El Comercio

Chapuzón canino en las piscinas de Riosa

Los propietarios, con sus perros, en las piscinas de Riosa.

Los propietarios, con sus perros, en las piscinas de Riosa. / Juan Carlos Román

  • Dueños y mascotas disfrutan del primer 'Día de baño perruno' en la clausura de la temporada. «No hay olas y les gusta», dicen

'Al agua patas'. Con este lema se ha anunciado en los últimos días la jornada de clausura de las piscinas de La Ará en Riosa, que tuvo lugar ayer. «Por petición popular», como se aseguraba desde el propio Ayuntamiento, se permitió el baño a los perros con el denominado 'Día de piscina perruno'. Fueron muchos los visitantes del concejo y de otros de la región que decidieron acudir.

Uno de ellos fue Vicente Cabeza, quien asistió con Luka desde Lugones. «Nos enteramos de esta actividad en Riosa y nos animamos a venir», decía en compañía de su mujer, Rosa Edroso. «Acudimos allí donde nos dejan pegarnos un baño con nuestra perra, que no son muchos», comentaba. Este propietario aseguraba que a los canes les gusta especialmente el agua de las piscinas «porque no hay olas y no pasan miedo si no están acostumbrados a las playas». También defendió el uso de estas instalaciones para la rehabilitación de las mascotas enferma: «Si han sufrido heridas en las patas, por ejemplo, pueden hacer rehabilitación como cualquier persona».

La pareja sierense agradecía esta jornada para perros en la piscina de Riosa: «Son muy pocos los lugares donde se permite su baño, y hay que ir a Madrid y Barcelona». Por eso, continuaban, se espera que esta práctica se vaya extendiendo también por la región.

Los propios dueños de los perros apelaban a la responsabilidad y al sentido común para el baño en la piscina. No obstante, se establecieron una serie de normas para esta jornada. Así, los considerados perros 'conflictivos' debían de ir siempre con correa y boza; se indicaba que los dueños son los únicos propietarios de los daños que pudieran ocasionar, y se recordaba de la obligatoriedad de recoger los excrementos.

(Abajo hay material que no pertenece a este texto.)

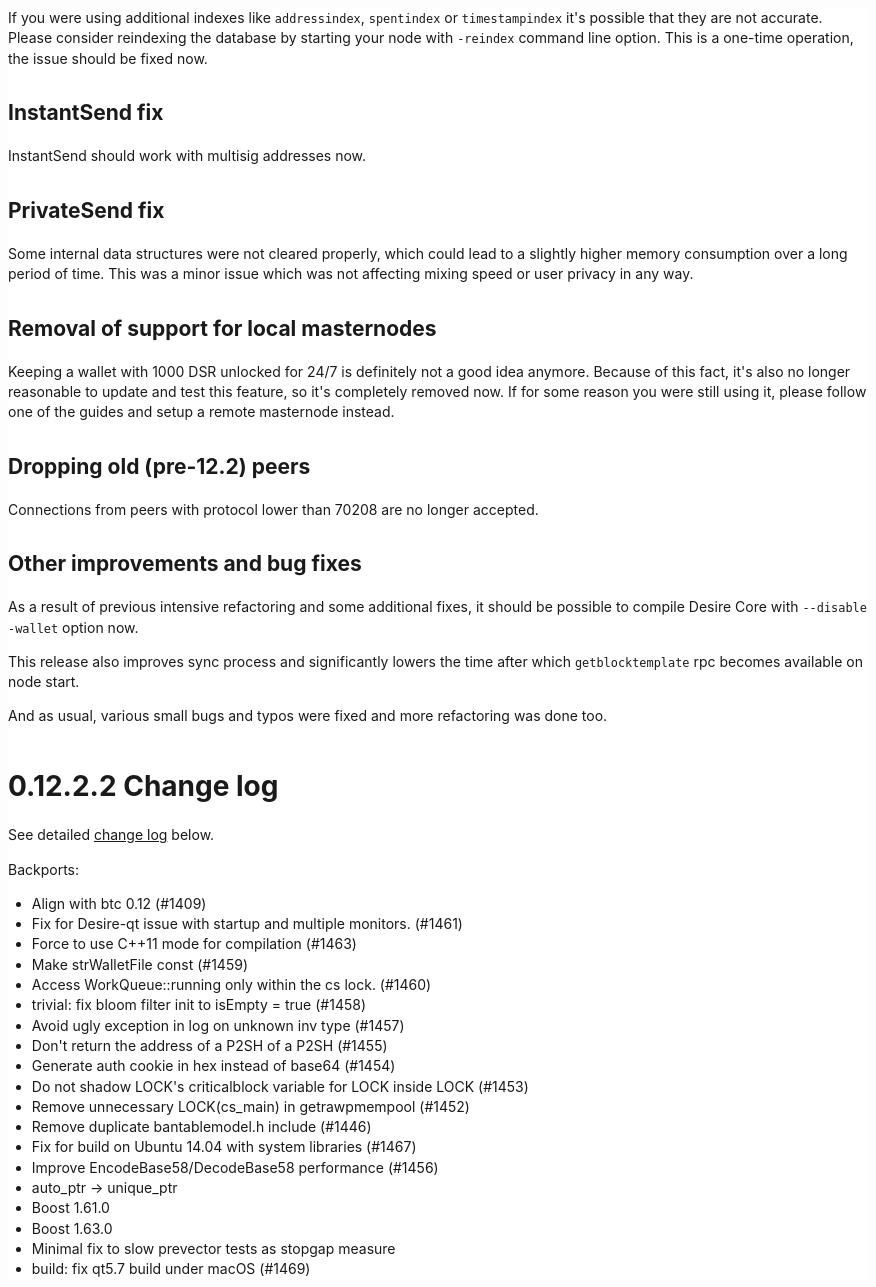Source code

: If you were using additional indexes like `addressindex`, `spentindex` or
`timestampindex` it's possible that they are not accurate. Please consider
reindexing the database by starting your node with `-reindex` command line
option. This is a one-time operation, the issue should be fixed now.

InstantSend fix
---------------

InstantSend should work with multisig addresses now.

PrivateSend fix
---------------

Some internal data structures were not cleared properly, which could lead
to a slightly higher memory consumption over a long period of time. This was
a minor issue which was not affecting mixing speed or user privacy in any way.

Removal of support for local masternodes
----------------------------------------

Keeping a wallet with 1000 DSR unlocked for 24/7 is definitely not a good idea
anymore. Because of this fact, it's also no longer reasonable to update and test
this feature, so it's completely removed now. If for some reason you were still
using it, please follow one of the guides and setup a remote masternode instead.

Dropping old (pre-12.2) peers
-----------------------------

Connections from peers with protocol lower than 70208 are no longer accepted.

Other improvements and bug fixes
--------------------------------

As a result of previous intensive refactoring and some additional fixes,
it should be possible to compile Desire Core with `--disable-wallet` option now.

This release also improves sync process and significantly lowers the time after
which `getblocktemplate` rpc becomes available on node start.

And as usual, various small bugs and typos were fixed and more refactoring was
done too.


0.12.2.2 Change log
===================

See detailed [change log](https://github.com/lazyboozer/Desire/tree/master/doc/release-notes/release-notes-0.12.2.2) below.

Backports:

- Align with btc 0.12 (#1409)
- Fix for Desire-qt issue with startup and multiple monitors. (#1461)
- Force to use C++11 mode for compilation (#1463)
- Make strWalletFile const (#1459)
- Access WorkQueue::running only within the cs lock. (#1460)
- trivial: fix bloom filter init to isEmpty = true (#1458)
- Avoid ugly exception in log on unknown inv type (#1457)
- Don't return the address of a P2SH of a P2SH (#1455)
- Generate auth cookie in hex instead of base64 (#1454)
- Do not shadow LOCK's criticalblock variable for LOCK inside LOCK (#1453)
- Remove unnecessary LOCK(cs_main) in getrawpmempool (#1452)
- Remove duplicate bantablemodel.h include (#1446)
- Fix for build on Ubuntu 14.04 with system libraries (#1467)
- Improve EncodeBase58/DecodeBase58 performance (#1456)
- auto_ptr → unique_ptr
- Boost 1.61.0
- Boost 1.63.0
- Minimal fix to slow prevector tests as stopgap measure
- build: fix qt5.7 build under macOS (#1469)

No hubo conflictos con el resto de los usuarios. «Antes de preparar esta jornada -es la primera vez que se hace en el municipio- se les consultó y se nos dijo que no había problema alguno para permitir el baño de los perros en el último día de la campaña», comentaba el socorrista Pelayo Serantes.

Eso sí, siempre puede haber gente a la que no le parezca bien del todo. «Por ese motivo, dispusimos de un horario limitado para el baño de las mascotas». Así, el recinto abrió sus puertas a las doce del mediodía y no se permitió la entrada de los canes hasta las cinco y media de la tarde.